::: Текст страницы
Обоснование и защита марксизма .Часть первая - Георгий Плеханов 3 стр.


В своих "Vues des révolutions d'Angleterre" Ог. Тьерри изображает историю английских революций, как борьбу буржуазии с аристократией. "Всякий тот, чьи предки принадлежали к числу завоевателей Англии, — говорит он о первой революции, — покидал свой замок и ехал в королевский лагерь, где и занимал положение, соответствующее его званию. Жители городов толпами шли в противоположный лагерь. Тогда можно было сказать, что армии собирались одна — во имя праздности и власти, другая — во имя труда и свободы. Все праздношатающиеся, каково бы ни было их происхождение, все те, которые искали в жизни лишь достающихся без труда наслаждений, становились под королевские знамена, защищая интересы, подобные их собственным интересам; и, наоборот, те из потомков прежних завоевателей, которые занимались тогда промышленностью, присоединялись к партии общин" [12].

Религиозное движение того времени было, по мнению Тьерри, лишь отражением положительных житейских интересов. "С обеих сторон война велась за положительные интересы. Все остальное было внешностъю или предлогом. Люди, отстаивавшие дело подданных, были по большей части пресвитерианами, т. е. они не хотели никакого подчинения, даже в религии. Те, которые примыкали к противной партии, принадлежали к англиканскому или католическому исповеданию; это потому, что даже в религиозной области они стремились к власти и к обложению людей налогами". Тьерри цитирует при этом следующие слова Фокса из его "History of the reign of James the Second": на все религиозные мнения виги смотрели глазами политиков. Даже ненависть их к папизму вызывалась не столько суевериями или так называемым идолопоклонством этой непопулярной секты, сколько ее стремлениями установить абсолютную власть в государстве".

По мнению Минье, "общественное движение определяется господствующими интересами. Посреди различных препятствий, это движение стремится к своей цели, останавливается, раз она достигнута, и уступает место другому движению, которое сначала незаметно и обнаруживается только тогда, когда становится преобладающим. Таков был ход развития феодализма. Феодализм существовал в нуждах людей, еще не существуя фактически, — первая эпоха; во вторую эпоху он существовал фактически, постепенно переставая соответствовать нуждам, отчего прекратилось, наконец, и его фактическое существование. Еще ни одна революция не совершалась другим путем" [13].
::::::
Что сделать: Продолжите приведенный выше отрывок о взглядах Тьерри и Минье на революции, начав сразу после его последней фразы.
::: Данные набора
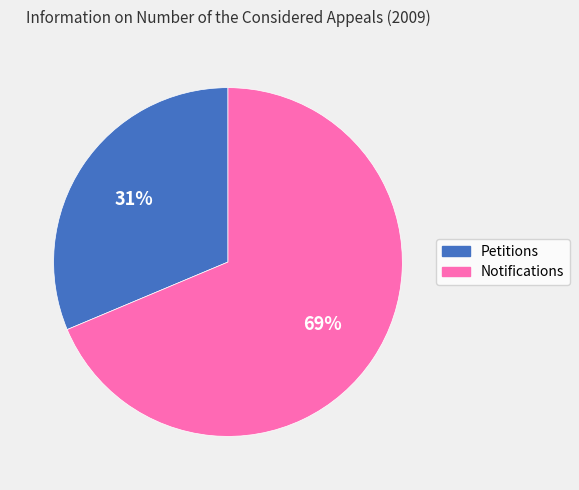

The Notifications slice represents 69% of the pie. True or false?

True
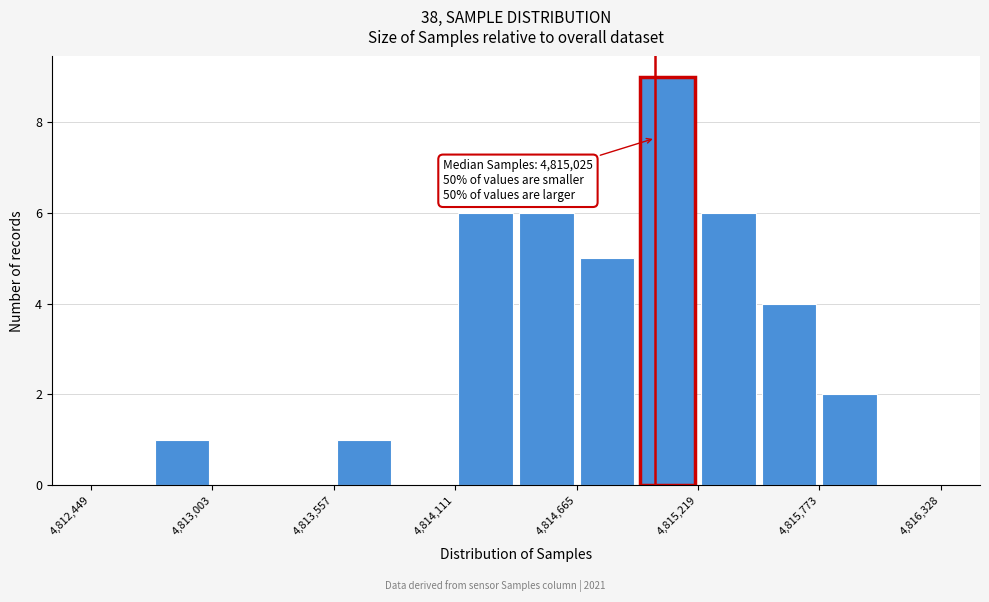

Read against the x-axis, roughly where is the centre of the tallest bar?

4815100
::::::
Ответ:
В своей истории французской революции Минье смотрит на события именно с точки зрения "нужд" различных общественных классов. Борьба этих классов составляет у него главную пружину политических событий. Разумеется, такой взгляд не мог быть по вкусу эклектикам даже в то доброе старое время, когда их головы работали много больше, чем работают теперь. Эклектики упрекали сторонников новых исторических теорий в фатализме, в пристрастии к системе (esprit de systиme). Как всегда бывает в таких случаях, эклектики вовсе не замечали действительно слабых сторон новых теорий, но зато с тем большей энергией нападали на их бесспорно сильные стороны. Впрочем, это старо, как мир, и потому мало интересно. Гораздо интереснее то обстоятельство, что эти новые взгляды защищал сенсимонист Базар, один из самых блестящих представителей тогдашнего социализма.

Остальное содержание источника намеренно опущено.